Containerization is evocative of a standard diffusion curve concerning four major phases:
- Adoption. In the early 1960s, containerization was an unproven technology with a few competing standards in terms of size and latching systems. The services offered were specific (point to point) and represented a niche market. Still, containerization demonstrated that it achieved productivity gains through a much more efficient form of transshipment.
- Acceleration. In the early 1970s, containerization became a recognized and emerging form of transportation. New services and networks were being established, which multiplied transport productivity. Growing volumes and the application of economies of scale underlined the competitive advantages of containerized shipping both at the modes and at the terminals. Inter-range services, which would become the standard network configuration for containerized maritime shipping, were being set.
- Peak Growth. By the 1990s, containerization became the dominant support of global trade and globalization, heading towards its full market potential. Its diffusion was massive, particularly in newly industrializing economies such as China. Network development was facing growing complexities, which led to the setting of major intermediate hubs reconciling regional and global shipping networks.

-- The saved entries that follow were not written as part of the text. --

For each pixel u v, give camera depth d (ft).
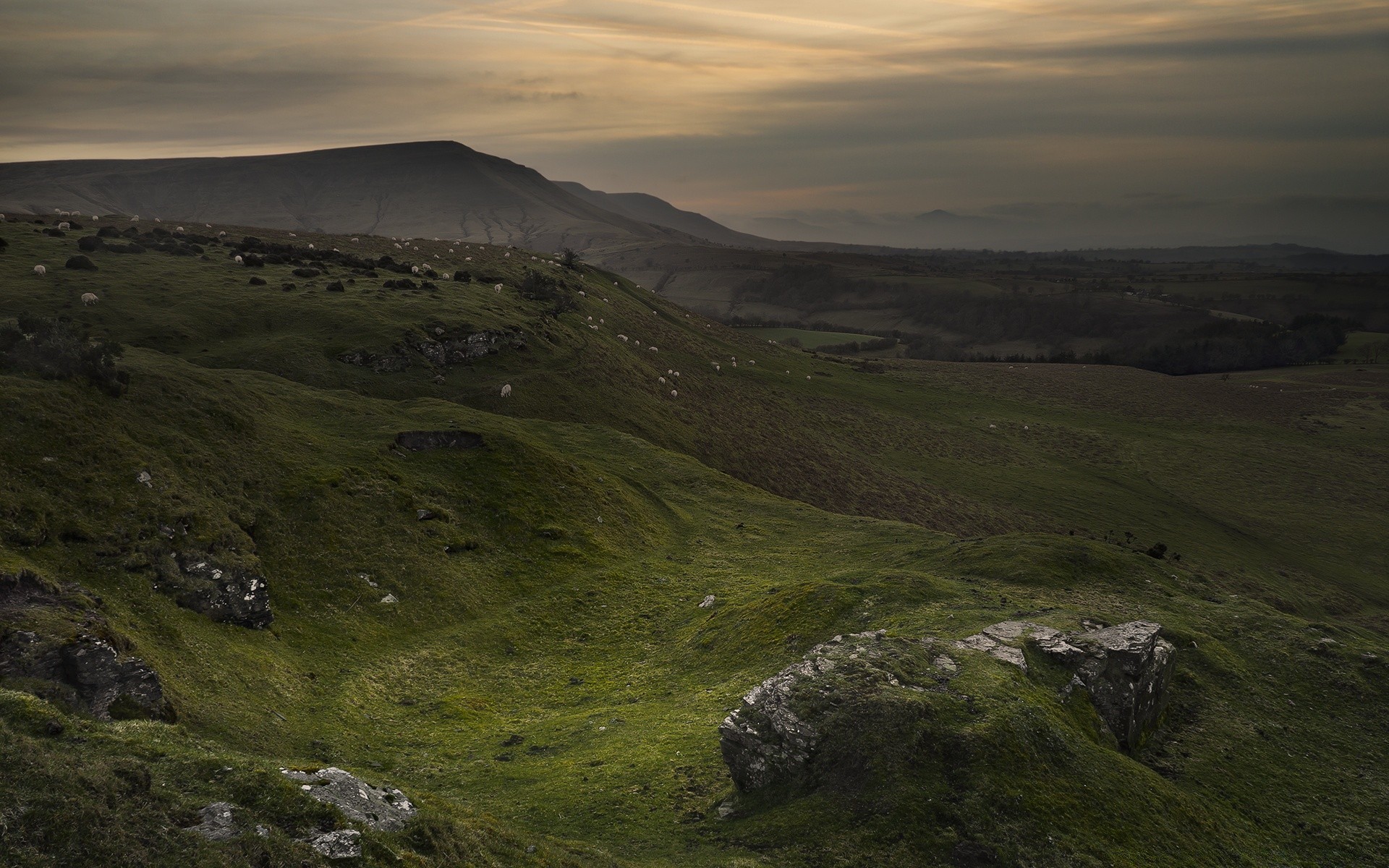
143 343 331.77
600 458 321.32
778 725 111.65
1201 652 169.07
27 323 179.42
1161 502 554.87
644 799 113.09
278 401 246.47
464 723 146.30
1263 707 155.53
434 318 420.36
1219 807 122.72
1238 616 191.42
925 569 212.64
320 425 241.55
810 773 107.14
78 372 177.88
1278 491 593.83
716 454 444.55
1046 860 94.07
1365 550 505.66
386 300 438.40
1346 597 432.25
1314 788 133.39
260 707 128.36
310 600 169.99
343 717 137.49
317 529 187.73
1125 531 484.74
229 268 461.78
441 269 627.46
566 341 493.36
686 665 170.71
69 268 399.65
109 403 177.68
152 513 152.25
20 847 58.44
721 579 223.92
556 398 414.00
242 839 66.28
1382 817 127.03
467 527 219.41
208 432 194.70
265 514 182.19
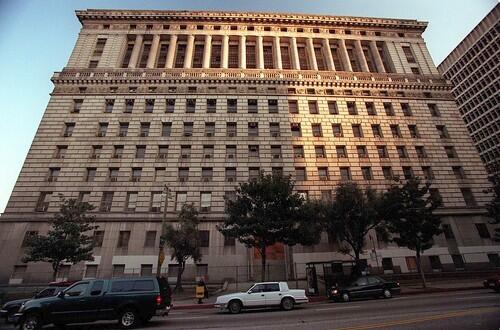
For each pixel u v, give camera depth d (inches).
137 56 1798.7
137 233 1261.1
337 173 1444.4
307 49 1967.3
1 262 1182.9
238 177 1395.2
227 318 514.6
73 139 1441.9
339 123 1578.5
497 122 2738.7
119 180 1362.0
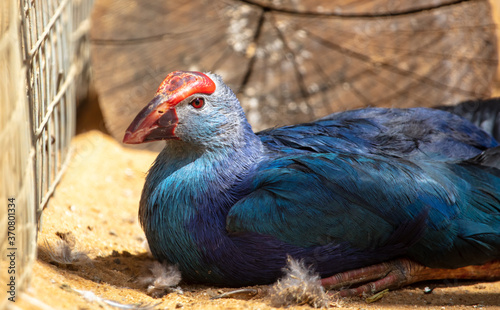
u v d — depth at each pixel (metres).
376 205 7.87
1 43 6.07
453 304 8.08
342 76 14.10
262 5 14.23
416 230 7.94
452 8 13.92
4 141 5.96
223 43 14.30
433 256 8.20
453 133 9.55
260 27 14.37
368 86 14.01
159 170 8.33
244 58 14.27
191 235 7.91
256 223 7.69
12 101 6.24
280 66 14.24
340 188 7.86
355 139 8.96
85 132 14.38
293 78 14.18
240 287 8.25
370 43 14.11
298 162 8.11
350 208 7.83
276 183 7.93
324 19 14.26
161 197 8.05
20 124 6.41
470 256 8.20
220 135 8.07
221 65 14.19
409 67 13.95
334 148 8.76
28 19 8.26
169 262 8.22
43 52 9.38
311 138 8.85
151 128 7.86
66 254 8.17
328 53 14.23
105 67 14.07
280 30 14.32
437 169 8.38
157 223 8.08
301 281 7.55
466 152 9.40
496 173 8.53
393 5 14.09
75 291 7.08
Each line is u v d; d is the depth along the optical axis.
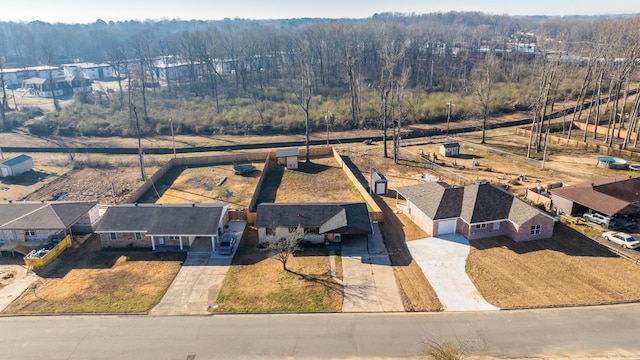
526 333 27.89
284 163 65.06
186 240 40.06
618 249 37.12
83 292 33.19
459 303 31.08
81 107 97.06
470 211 40.31
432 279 34.03
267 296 32.28
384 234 41.81
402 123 88.88
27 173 61.81
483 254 37.41
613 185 44.69
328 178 59.22
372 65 129.62
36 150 74.94
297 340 27.70
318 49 124.69
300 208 41.56
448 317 29.61
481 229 41.38
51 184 57.84
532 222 38.72
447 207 41.41
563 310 29.95
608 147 65.12
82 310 31.03
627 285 32.25
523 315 29.59
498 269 35.03
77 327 29.30
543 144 71.62
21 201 48.47
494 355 26.08
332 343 27.38
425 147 72.19
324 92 108.38
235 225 44.53
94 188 56.31
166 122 88.19
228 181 58.16
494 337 27.58
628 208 42.25
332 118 88.19
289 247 35.75
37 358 26.59
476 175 56.75
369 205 47.88
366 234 40.59
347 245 39.78
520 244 38.81
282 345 27.30
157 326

- Maturity. In a phase of maturity, growth is much less related to diffusion but with standard economic cycles and the exploitation of remaining niches, such as the containerization of commodities. It remains highly debatable if the global maritime container transport system has reached a phase of maturity as the financial crisis of 2008-09 represented a paradigm shift in demand patterns. While in many regions, such as in Latin America, growth remains significant (peak growth), in markets such as Japan, Western Europe, and North America, there are signs that the growth potential may have peaked.